Thursday, 12 November 2020
Organisation of Working Time (Amendment) (Right to Disconnect) Bill 2020: First Stage
That leave be granted to introduce a Bill entitled an Act to amend the Organisation of Working Time Act 1997 to establish procedures for an employee’s right to disconnect from work-related emails, texts, and calls outside of working hours, and to provide for related matters.
I thank the Ceann Comhairle for the opportunity to introduce this Bill, which seeks to guarantee workers a legal right to disconnect and a right to switch off from work. With social, economic and technological development, work practices are changing all the time. Having spoken to the Tánaiste on this issue several times, he will be aware that it is one that Sinn Féin has been working on for a number of months. I understand it is also an issue for the Government. Remote working is a new form of working which needs to be recognised as a distinct form of working, similar to the way that shift work is recognised.
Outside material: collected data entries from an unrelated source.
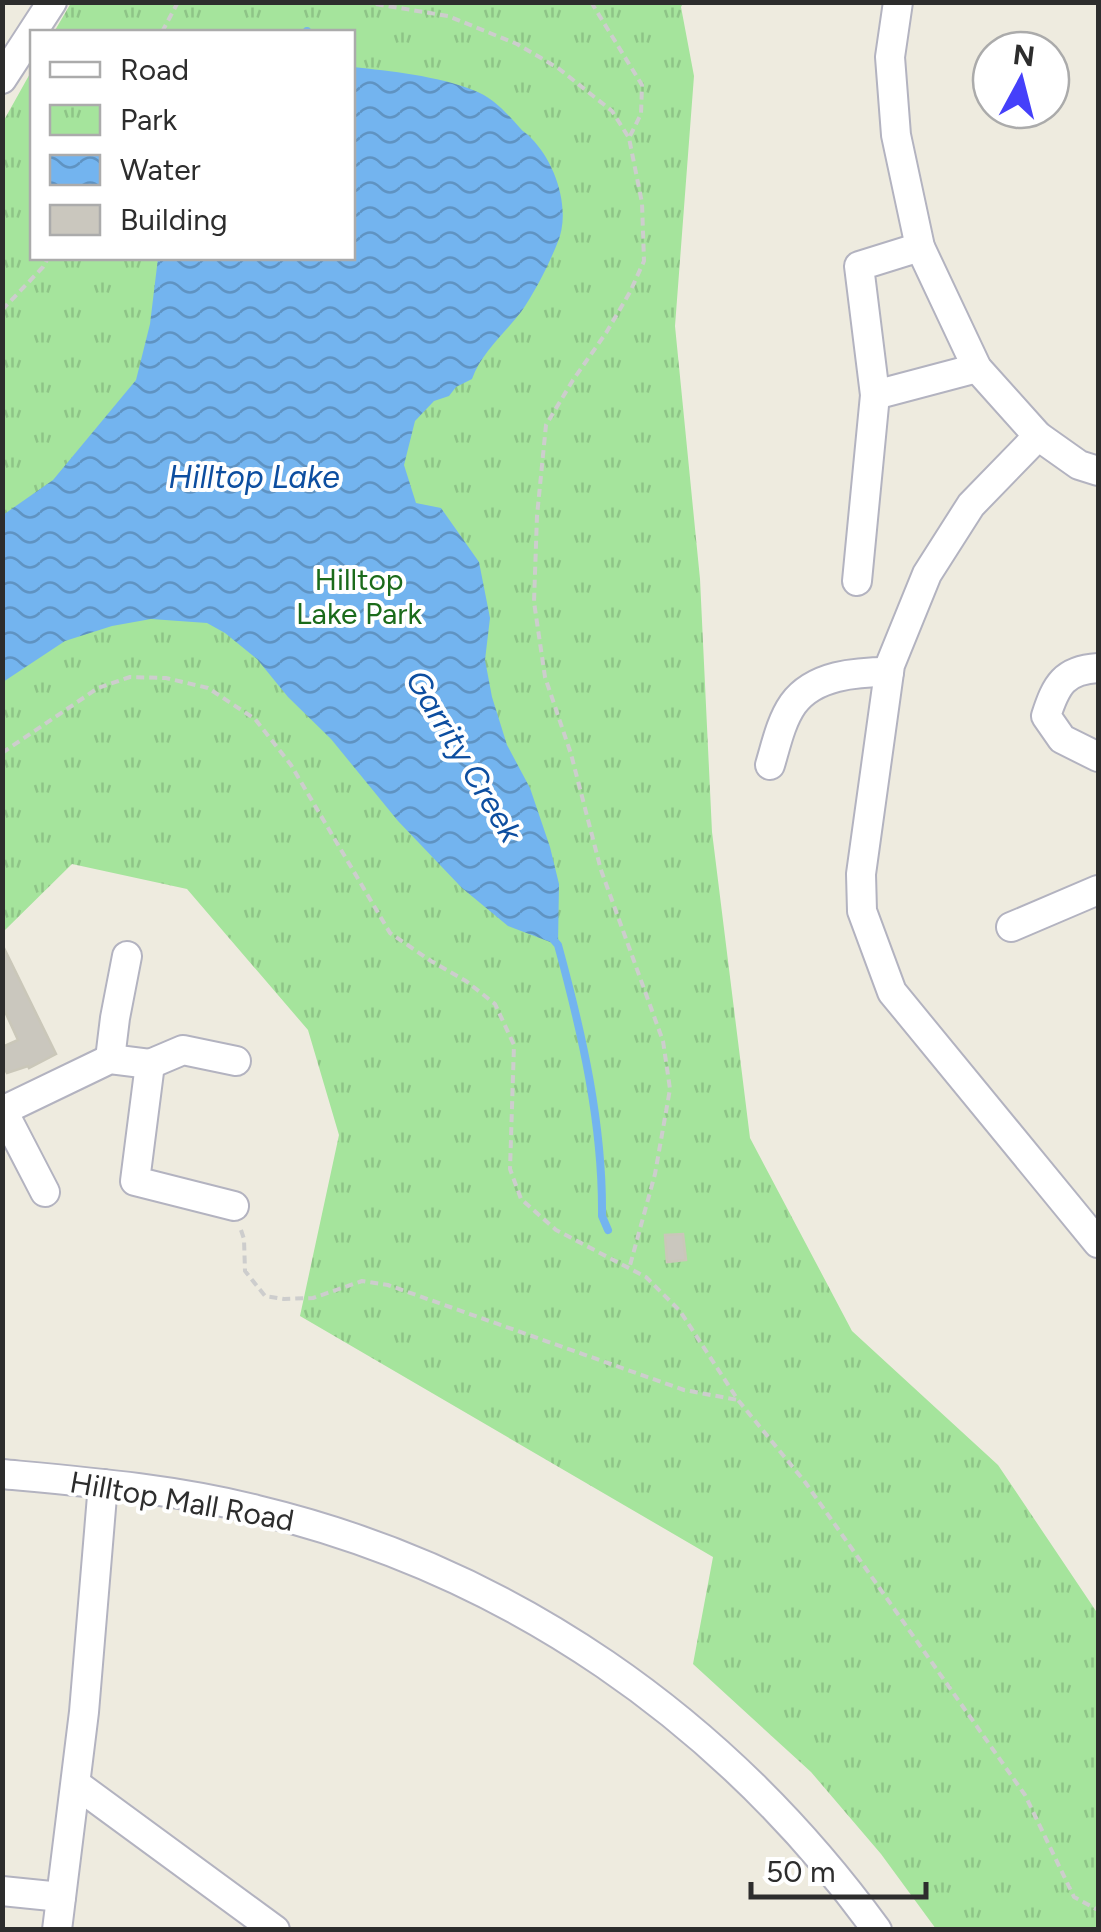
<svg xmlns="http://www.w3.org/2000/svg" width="1101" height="1932" font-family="Figtree,sans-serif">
<defs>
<pattern id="park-tufts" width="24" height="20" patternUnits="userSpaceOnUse" patternTransform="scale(2.5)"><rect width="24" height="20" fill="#a5e49c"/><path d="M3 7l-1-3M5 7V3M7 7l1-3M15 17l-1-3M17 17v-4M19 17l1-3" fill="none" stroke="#8ec487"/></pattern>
<pattern id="water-waves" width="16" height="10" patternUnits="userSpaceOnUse" patternTransform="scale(2.5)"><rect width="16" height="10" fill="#73b4ef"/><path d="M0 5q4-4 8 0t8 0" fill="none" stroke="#5f93c2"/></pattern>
</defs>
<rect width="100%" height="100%" fill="#eeebdf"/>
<!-- park -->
<path fill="url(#park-tufts)" d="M 71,3 L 683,3 L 681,7 L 694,76 L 675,326 L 700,579 L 712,832 L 750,1138 L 852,1331 L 998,1465 L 1098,1614 L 1098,1929 L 936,1929 L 881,1854 L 811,1772 L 693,1664 L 713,1557 L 300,1316 L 339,1135 L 308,1030 L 187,889 L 72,864 L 3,932 L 3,122 L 32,70 L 32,258 L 352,258 L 352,32 L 54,32 Z"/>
<!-- water -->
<path fill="url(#water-waves)" d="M 353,67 C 390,71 438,76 473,90 C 492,97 506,112 520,128 C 523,132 528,134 531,138 C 556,163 572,211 557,244 C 548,266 535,292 521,312 C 504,334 481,353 472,379 L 456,387 L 449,396 L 434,401 L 415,421 L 404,465 L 416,503 L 441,508 L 479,562 L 490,618 L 485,660 L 492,697 L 507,745 L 530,788 L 550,847 L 559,884 L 558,945 L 508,926 L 462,888 L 398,821 L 331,739 L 288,697 L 257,659 L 225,633 L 207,623 L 151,619 L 112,626 L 65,641 L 3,682 L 3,515 L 53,480 L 136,380 L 150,324 L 158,258 L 352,258 Z"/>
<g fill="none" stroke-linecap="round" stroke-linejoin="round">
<!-- stream -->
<g stroke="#73b4ef" stroke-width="8">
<path d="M 307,32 L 307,31"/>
<path d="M 552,938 L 558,945 C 582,1033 603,1124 602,1216 L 608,1230"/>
</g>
</g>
<!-- building -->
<g fill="#cac7be" stroke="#cac7b9" stroke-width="2.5">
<path d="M 2,944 L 56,1054 L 29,1068 L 28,1066 L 7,1073 L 2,1064 L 2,1047 L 18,1040 L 2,1005 Z"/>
<path d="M 683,1234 L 686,1260 L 667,1262 L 665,1235 Z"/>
</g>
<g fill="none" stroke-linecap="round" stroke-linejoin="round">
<defs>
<g id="minor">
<path d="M 898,2 L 890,57 L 896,135 L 920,247 L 977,368 L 1038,436 L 1079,465 L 1098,471"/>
<path d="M 2,79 L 52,2"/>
<path d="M 875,395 L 977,368"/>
<path d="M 1038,436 L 971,505 L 927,574 L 890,665 L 861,874 L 862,911 L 892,992 L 1098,1243"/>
<path d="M 857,581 L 875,395 L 859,266 L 920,247"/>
<path d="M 1098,668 C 1064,670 1056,685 1046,716 L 1062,739 L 1098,757"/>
<path d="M 770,765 C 776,745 781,721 793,704 C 814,675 856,672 889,672"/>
<path d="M 1011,927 L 1098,890"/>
<path d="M 110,1059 L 115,1018 L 127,956"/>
<path d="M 150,1064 L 135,1181 L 234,1206"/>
<path d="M 150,1064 L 183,1050 L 236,1061"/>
<path d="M 2,1109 L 45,1192"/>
<path d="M 2,1111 L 110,1059 L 150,1064"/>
<path d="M 2,1474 C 88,1482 174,1489 257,1510 C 511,1571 724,1720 877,1930"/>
<path d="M 76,1784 L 275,1930"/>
<path d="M 2,1891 L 61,1897"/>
<path d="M 57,1930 L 84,1712 L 103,1484"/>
</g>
</defs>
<!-- minor casing -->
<use href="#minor" stroke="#b3b3c0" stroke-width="32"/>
<!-- path -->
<g stroke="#cdcdcd" stroke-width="4" stroke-dasharray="8 5" stroke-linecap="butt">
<path d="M 363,2 L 448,16 L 517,44 L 558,68 L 612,111 L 629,138 L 642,203 L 644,261 L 630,292 L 606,333 L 573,380 L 546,425 L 537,516 L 534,602 L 545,677 L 571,754 L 601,870 L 663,1041 L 670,1089 L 655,1174 L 629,1269"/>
<path d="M 591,2 L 642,85 L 641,114 L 630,136"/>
<path d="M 162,32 L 178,2"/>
<path d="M 2,310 L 43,267 L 48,258"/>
<path d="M 2,753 L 98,688 L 130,677 L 166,678 L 208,688 L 255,719 L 291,765 L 390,933 L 431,961 L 466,981 L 495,1004 L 514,1045 L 510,1169 L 521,1199 L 556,1230 L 646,1277 L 680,1311 L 738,1400 L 805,1482 L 1025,1795 L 1074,1897 L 1098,1910"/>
<path d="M 241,1230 L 244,1239 L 245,1271 L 265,1296 L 284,1299 L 313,1298 L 362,1281 L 388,1285 L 684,1390 L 738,1400"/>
</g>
<!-- minor -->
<use href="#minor" stroke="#fff" stroke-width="28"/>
</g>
<g text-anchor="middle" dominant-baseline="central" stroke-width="8" stroke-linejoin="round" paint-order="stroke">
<!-- park labels -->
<g font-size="30" fill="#1b6b1b" stroke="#fff">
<text x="359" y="579">Hilltop<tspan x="359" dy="34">Lake Park</tspan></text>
</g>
<!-- street labels -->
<g font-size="30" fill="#2d2d2d" stroke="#fff">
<text transform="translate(182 1501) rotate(10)">Hilltop Mall Road</text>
</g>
<!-- water labels -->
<g font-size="32" font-style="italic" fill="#0d4ea0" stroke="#fff">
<text x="254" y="477">Hilltop Lake</text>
<text transform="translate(464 756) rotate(59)">Garrity Creek</text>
</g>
</g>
<!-- border -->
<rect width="1101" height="1932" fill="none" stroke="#2d2d2d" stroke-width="10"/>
<!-- legend -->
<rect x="30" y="30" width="325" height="230" fill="#ffffff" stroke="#ababab" stroke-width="2.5"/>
<rect x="50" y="62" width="50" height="15" fill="#ffffff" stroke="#ababab" stroke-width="2.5"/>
<text x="120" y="80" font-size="30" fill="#2d2d2d">Road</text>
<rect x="50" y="105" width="50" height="30" fill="url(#park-tufts)" stroke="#ababab" stroke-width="2.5"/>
<text x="120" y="130" font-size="30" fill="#2d2d2d">Park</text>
<rect x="50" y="155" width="50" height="30" fill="url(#water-waves)" stroke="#ababab" stroke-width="2.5"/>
<text x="120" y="180" font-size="30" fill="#2d2d2d">Water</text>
<rect x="50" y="205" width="50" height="30" fill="#cac7be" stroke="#ababab" stroke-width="2.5"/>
<text x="120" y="230" font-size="30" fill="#2d2d2d">Building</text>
<!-- north arrow -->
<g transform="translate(1021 80) rotate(7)"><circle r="48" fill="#ffffff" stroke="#ababab" stroke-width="2.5"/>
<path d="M0-8L18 38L0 25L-18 38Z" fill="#4540fa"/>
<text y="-15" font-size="28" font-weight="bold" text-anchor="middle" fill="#2d2d2d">N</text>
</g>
<!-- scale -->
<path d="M751 1882v15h175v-15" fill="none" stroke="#2d2d2d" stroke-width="5"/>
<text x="766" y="1882" font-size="30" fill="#2d2d2d" stroke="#ffffff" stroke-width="8" paint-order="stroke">50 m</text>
</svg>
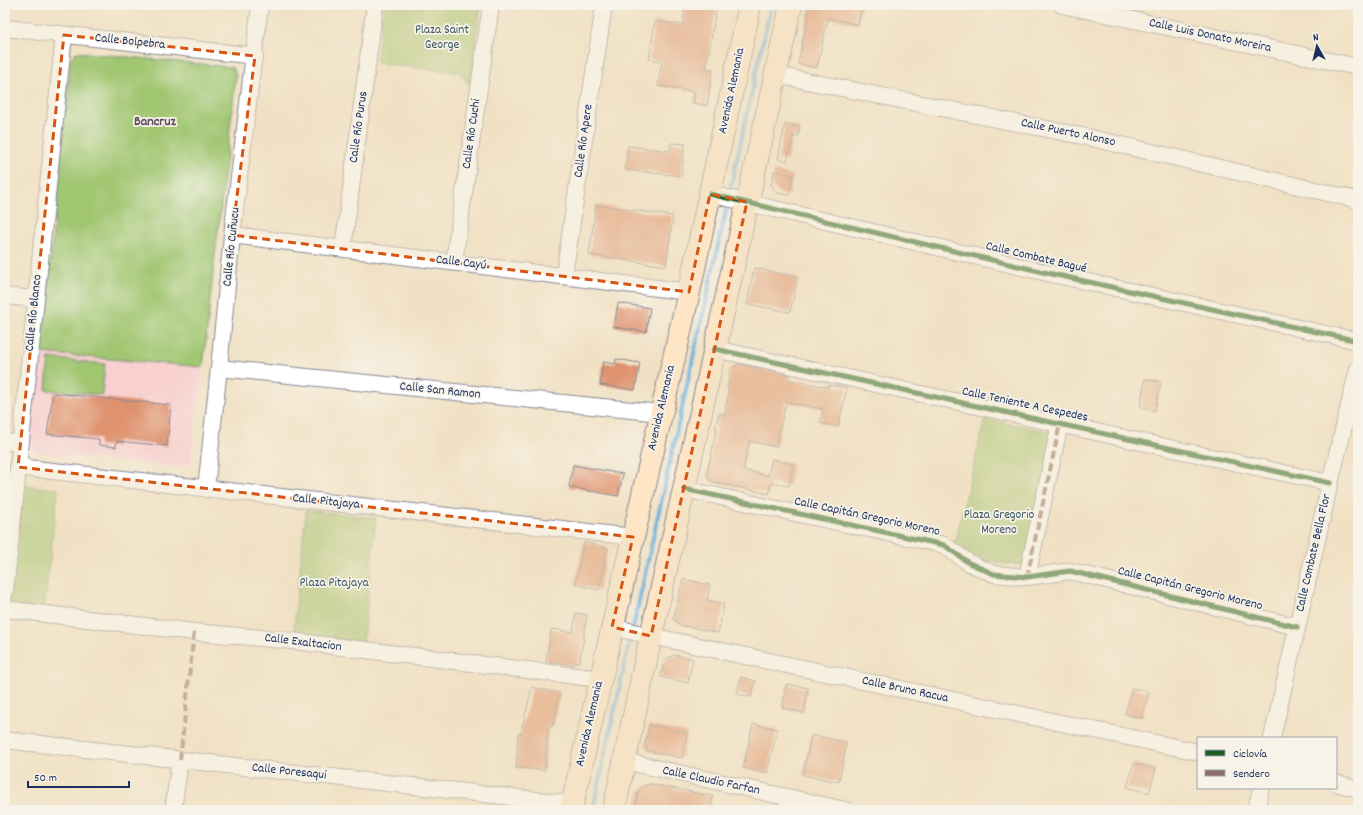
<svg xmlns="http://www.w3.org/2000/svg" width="1363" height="815" font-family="Dekko,sans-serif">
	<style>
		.built { fill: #f7d0cf }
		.green { fill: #a0c671; stroke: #5e7a68 }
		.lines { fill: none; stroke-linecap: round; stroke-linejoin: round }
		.stream { stroke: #63aedc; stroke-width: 4 }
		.building { fill: #df926e }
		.street-casing { stroke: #868891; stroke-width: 18 }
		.secondary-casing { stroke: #868891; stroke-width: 24 }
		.street { stroke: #fff; stroke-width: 16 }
		.secondary { stroke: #fde5c5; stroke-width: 22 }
		.quiet { stroke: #8d6e63; stroke-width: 4; stroke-dasharray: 8 4; stroke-linecap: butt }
		.cycleway-casing { stroke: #f7f3e8; stroke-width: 8 }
		.cycleway { stroke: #1b5e20; stroke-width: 5 }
		.marked { fill: none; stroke: #d45514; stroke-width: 3; stroke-dasharray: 8 5; stroke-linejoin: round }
		.labels { text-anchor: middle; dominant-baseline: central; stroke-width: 3.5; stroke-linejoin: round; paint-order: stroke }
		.park-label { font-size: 13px; fill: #3c5563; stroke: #f7f3e8 }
		.street-label { font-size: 13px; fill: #1b2f5e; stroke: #f7f3e8 }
		.neighbourhood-label { font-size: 14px; font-weight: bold; fill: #605264; stroke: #f7f3e8 }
	</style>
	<rect width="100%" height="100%" fill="#f7f3e8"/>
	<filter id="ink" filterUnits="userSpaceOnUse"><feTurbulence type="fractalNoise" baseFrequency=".025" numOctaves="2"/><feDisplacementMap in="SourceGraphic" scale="8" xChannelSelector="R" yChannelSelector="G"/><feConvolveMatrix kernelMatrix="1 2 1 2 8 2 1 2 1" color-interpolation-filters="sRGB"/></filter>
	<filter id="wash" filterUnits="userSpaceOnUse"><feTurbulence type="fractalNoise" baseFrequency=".012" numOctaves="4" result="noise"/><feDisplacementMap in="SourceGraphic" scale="16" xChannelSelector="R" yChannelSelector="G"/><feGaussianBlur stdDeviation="0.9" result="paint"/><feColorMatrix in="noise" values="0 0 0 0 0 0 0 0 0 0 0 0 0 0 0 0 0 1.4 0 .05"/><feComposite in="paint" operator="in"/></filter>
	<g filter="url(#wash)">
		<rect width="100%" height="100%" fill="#f1e1c4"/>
		<path class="built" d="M41,353L203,367L190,462L184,468L36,452L29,443Z"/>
		<path class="green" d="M384,5H481L470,85L460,73L376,63Z
			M76,52L232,67L235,72L236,77L213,273L203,367L41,353L71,58Z
			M49,358L105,364L102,395L46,390Z
			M985,419L1057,433L1029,565L1001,563L971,555L954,545Z
			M21,485L58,489L44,610L7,606Z
			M306,510L376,518L363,643L293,635Z"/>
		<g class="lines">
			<path class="stream" d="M729,195L771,5
				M633,628L728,201
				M593,810L631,635"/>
		</g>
		<g id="blocks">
			<path class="building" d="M685,5H717L706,68L713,69L707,106L693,103L695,92L658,86L662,61L649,59L655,21L683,25Z
				M810,5H862L858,25L828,18L817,68L798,64Z
				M785,124L800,127L798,137L793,136L787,161L778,159Z
				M671,143L685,144L681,176L625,170L628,146L670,151Z
				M774,171L793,175L789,195L778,193L771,185Z
				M596,205L673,216L666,266L589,255Z
				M754,268L798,277L790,312L747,304Z
				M618,303L650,308L646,332L614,327Z
				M616,359L640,363L635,390L600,385L603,362L615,364Z
				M739,364L790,375L789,380L828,387V385L847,388L838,427L820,423L823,409L786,402L776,447L749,441L743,470L768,476L772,459L793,464L789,486L771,483L769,494L710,481L708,477L707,473L717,428H715L719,414L724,415L729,390H727L731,368Z
				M1145,379L1161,382L1155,411L1140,408Z
				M53,393L171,405L167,446L117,441L116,447L99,445V439L47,434Z
				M573,465L623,474L618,496L569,487Z
				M584,542L608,548L599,590L575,584Z
				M683,579L710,585L707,600L724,604L718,633L680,625L673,619Z
				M576,613L587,615L580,661L573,665L546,661L551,629L573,632Z
				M674,655L693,659L688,683L661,677L664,660Z
				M741,677L756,681L751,697L737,694Z
				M787,684L808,688L804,713L782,708Z
				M532,687L560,693L553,726L550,725V728H548L545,770L516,768L518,734H522V725H523Z
				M1132,688L1149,692L1142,718L1125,714Z
				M753,724L777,729L767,773L743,768Z
				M649,725L687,733L682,758L648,751L645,745Z
				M811,735L847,742L839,782L803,775Z
				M1134,763L1156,769L1149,793L1127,787Z
				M650,784L713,796L710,810H635L638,792L644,786Z"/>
		</g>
	</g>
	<g filter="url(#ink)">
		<use href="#blocks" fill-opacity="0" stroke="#868891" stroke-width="1"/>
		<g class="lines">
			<defs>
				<path id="street" d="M1062,5L1358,67
					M5,28L255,56
					M776,75L1087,137L1358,200
					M710,194L1052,274L1358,341
					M232,235L689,292
					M343,249L375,5
					M454,262L491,5
					M564,276L604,5
					M5,296L36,299
					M715,349L1330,483
					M219,368L661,413
					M5,442L21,443
					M18,467L633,537
					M206,489L219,368L232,235L260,5
					M684,489L944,545L969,563L994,574L1027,577L1070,571L1297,627
					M1027,577L1060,424
					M5,592L64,35
					M5,609L194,632L284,640L600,679
					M612,627L651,636L1198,752
					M1272,738L1330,483L1358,369
					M5,740L572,804
					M624,761L845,810
					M1336,783L1358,789
					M173,810L180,760
					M1256,810L1261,788"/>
				<path id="secondary" d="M571,810L689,292L750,5
					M614,810L651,636L684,489L791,5"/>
			</defs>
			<use href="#street" class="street-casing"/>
			<use href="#secondary" class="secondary-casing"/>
			<use href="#street" class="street"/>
			<use href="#secondary" class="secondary"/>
			<path class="quiet" d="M1027,577L1060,424
				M180,760L194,632"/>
			<defs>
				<path id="cycleway" d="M710,194L1052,274L1358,341
					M715,349L1330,483
					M684,489L944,545L969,563L994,574L1027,577L1070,571L1297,627"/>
			</defs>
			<use href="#cycleway" class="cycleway-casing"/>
			<use href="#cycleway" class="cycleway"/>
		</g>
	</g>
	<path d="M0 0H1363V815H0ZM64,35L255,56L232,235L689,292L710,194L747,202L651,636L612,627L633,537L18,467Z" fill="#f1e1c4" fill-opacity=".55" fill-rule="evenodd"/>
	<path class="marked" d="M64,35L255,56L232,235L689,292L710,194L747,202L651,636L612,627L633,537L18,467Z"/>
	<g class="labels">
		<g class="park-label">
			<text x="442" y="30">Plaza Saint<tspan x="442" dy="15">George</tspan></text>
			<text x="999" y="515">Plaza Gregorio<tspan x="999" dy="15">Moreno</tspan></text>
			<text x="334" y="583">Plaza Pitajaya</text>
		</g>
		<g class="street-label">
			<text transform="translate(1210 36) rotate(12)">Calle Luis Donato Moreira</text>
			<text transform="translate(130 42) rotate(6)">Calle Bolpebra</text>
			<text transform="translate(732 91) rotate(-78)">Avenida Alemania</text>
			<text transform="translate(359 127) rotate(-82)">Calle Río Purus</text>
			<text transform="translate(1068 133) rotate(12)">Calle Puerto Alonso</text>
			<text transform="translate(472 134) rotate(-82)">Calle Río Cuchi</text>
			<text transform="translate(584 141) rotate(-82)">Calle Río Apere</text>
			<text transform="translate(232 247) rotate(-84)">Calle Río Cuñucu</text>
			<text transform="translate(1036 258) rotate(13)">Calle Combate Bagué</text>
			<text transform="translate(461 263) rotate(7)">Calle Cayú</text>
			<text transform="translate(34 313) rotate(-84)">Calle Río Blanco</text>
			<text transform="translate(440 391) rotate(6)">Calle San Ramon</text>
			<text transform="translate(1025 405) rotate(12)">Calle Teniente A Cespedes</text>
			<text transform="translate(662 408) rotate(-77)">Avenida Alemania</text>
			<text transform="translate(326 502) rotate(6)">Calle Pitajaya</text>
			<text transform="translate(867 517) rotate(12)">Calle Capitán Gregorio Moreno</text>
			<text transform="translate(1314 553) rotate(-77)">Calle Combate Bella Flor</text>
			<text transform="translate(1190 589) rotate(14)">Calle Capitán Gregorio Moreno</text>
			<text transform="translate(303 643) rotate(7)">Calle Exaltacion</text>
			<text transform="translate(905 690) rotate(12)">Calle Bruno Racua</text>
			<text transform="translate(590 724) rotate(-77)">Avenida Alemania</text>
			<text transform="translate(289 772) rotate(6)">Calle Poresaqui</text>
			<text transform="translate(711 781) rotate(12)">Calle Claudio Farfan</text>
		</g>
		<g class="neighbourhood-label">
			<text x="155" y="122">Bancruz</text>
		</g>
	</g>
	<rect width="1363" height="815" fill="none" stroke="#f7f3e8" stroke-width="20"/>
	<rect x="1197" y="737" width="140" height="52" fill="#f7f3e8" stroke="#9fa5b1"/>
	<rect x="1205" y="750" width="20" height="6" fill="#1b5e20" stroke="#9fa5b1"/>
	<text x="1233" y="757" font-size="12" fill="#1b2f5e">Ciclovía</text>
	<rect x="1205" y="770" width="20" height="6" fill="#8d6e63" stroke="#9fa5b1"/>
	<text x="1233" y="777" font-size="12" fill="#1b2f5e">Sendero</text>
	<g transform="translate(1317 46) rotate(352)" stroke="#f7f3e8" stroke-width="3" paint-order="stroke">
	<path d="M0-3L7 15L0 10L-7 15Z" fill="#1b2f5e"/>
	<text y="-6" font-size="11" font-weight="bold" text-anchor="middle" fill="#1b2f5e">N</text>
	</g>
	<path d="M28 781v6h101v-6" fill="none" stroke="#1b2f5e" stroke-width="2"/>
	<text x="34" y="781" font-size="12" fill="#1b2f5e" stroke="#f7f3e8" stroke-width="3" paint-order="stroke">50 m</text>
</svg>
These technological advances that we talk about make our lives easier. They improve the quality of our lives in so many ways but there are also dangers and pitfalls. Sometimes these developments, if they are unregulated or uncontrolled, end up actively working against workers, being damaging and inducing stress and other illnesses in people. From an employer's perspective, if one wants to look at the issue like that, these developments can make it harder for employees to do their work and make them less productive. For this reason, the right to disconnect is a win-win in many respects for both the worker and the employer.
For many workers, developments in the area of technology have proven to be a mixed bag. There are advantages and we know there are disadvantages. We have seen the development of what can be referred to as an "always on" culture. We all know what when people finish work at 5 p.m., 6 p.m., 7 p.m. or whatever time and close the door behind them, they are off, the door is closed and they can go home. However, people working at home or remotely do not have the same structure and the danger is that they will always be in work, as it were, if they do not have the opportunity to leave. Needless to say, the work-related stress created by this situation is a key driver in the mental ill health epidemic that is sweeping the world of work.
Many years ago, the French noticed there was a blurring of the boundary between work and private life by new technology and ways of working. They promptly legislated to give workers the right to disconnect from their work outside of contracted work hours. There is a strong campaign here among trade unions, especially the Financial Services Union, FSU, which has done fantastic work in this area. I want to give a particular mention to Gareth Murphy, who has been leading on this issue. The Bill seeks to build on the work done by the FSU, SIPTU, UNITE, the Communication Workers Union and others, and legislate to regulate excessive out-of-hours contact between employers and staff via email, messaging, apps, phones, etc.
The purpose of the Bill is to establish procedures for an employee's right to disconnect from work-related emails, texts, and calls outside of their normal working hours. Put simply, it gives workers the right to disconnect when they are not in work so that they have the right to switch off. However, as is often the case, some people may prefer to be always on the go, and it will be necessary to include in the legislation a right to opt out from this.
The Covid-19 pandemic has highlighted the importance of electronic communications to the success of many businesses and organisations. The use of mobile technology has enabled many workers to remain connected and in employment, and those who can work from home have been encouraged to do so. We discussed this during Oral Questions the other evening. I believe there should be a legal right not just to request remote working but also to ensure that people have their request considered properly if they want to work remotely.
We know that working from home has increased productivity. Some workers are much happier and when they are much happier, obviously they will be much more productive. I have to be honest when I say that while many workers enjoy remote working, blended working and their jobs in general, many have been in contact with me to say the "always on" culture and the fact that they cannot disconnect, and cannot refer to legislation that gives them the right to do so, is making their lives almost unbearable. For some, the emails and pings from their phones are constant. We know these are constant for many workers.
I note the Government has published its guidance on remote working, which is very much a step in the right direction. However, we need to have a legislative underpinning. That is why I have spent the last number of weeks working with stakeholders to research and draft this Bill. In this regard, I must give specific thanks and credit to Dr. Conor McCabe.
This legislation seeks to give workers the legal right to disconnect from work-related emails, texts and calls. It further makes it a requirement for employers to put in place a right to disconnect policy to establish the hours when employees are not supposed to send or answer work-related emails, texts or calls, and this has to be put in place in consultation with the workers and, where applicable, with the relevant, recognised trade union. It also allows an employee to waive his or right to disconnect but only with his or her consent. The Bill builds upon the social contract and industrial relations machinery in order to lead to a more productive and, more important, a much less stressful working environment.